**Exercise directions**: Copy word for word the items that begin at the line containing "Take a good look at the vernier" and stop after the line containing "Reading: value=13.6 unit=mm", including both of those lines. Omit the pictures from your copy.

Data records Start Marker

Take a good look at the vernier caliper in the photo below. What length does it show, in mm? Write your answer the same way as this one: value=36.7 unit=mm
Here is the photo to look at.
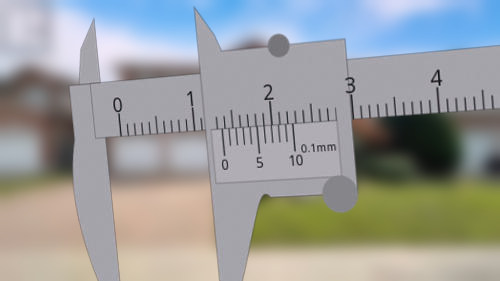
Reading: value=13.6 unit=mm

Data records End Marker
Data records Start Marker

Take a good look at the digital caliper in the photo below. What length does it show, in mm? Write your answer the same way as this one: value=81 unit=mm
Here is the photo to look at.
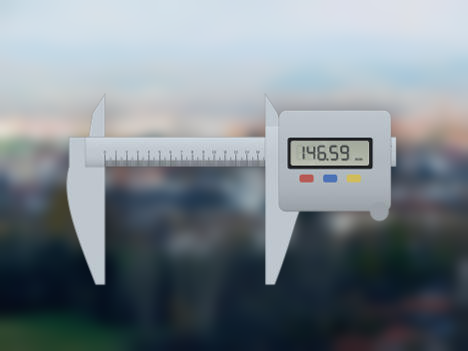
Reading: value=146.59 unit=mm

Data records End Marker

**Answer to this task**:
Take a good look at the vernier caliper in the photo below. What length does it show, in mm? Write your answer the same way as this one: value=36.7 unit=mm
Here is the photo to look at.
Reading: value=13.6 unit=mm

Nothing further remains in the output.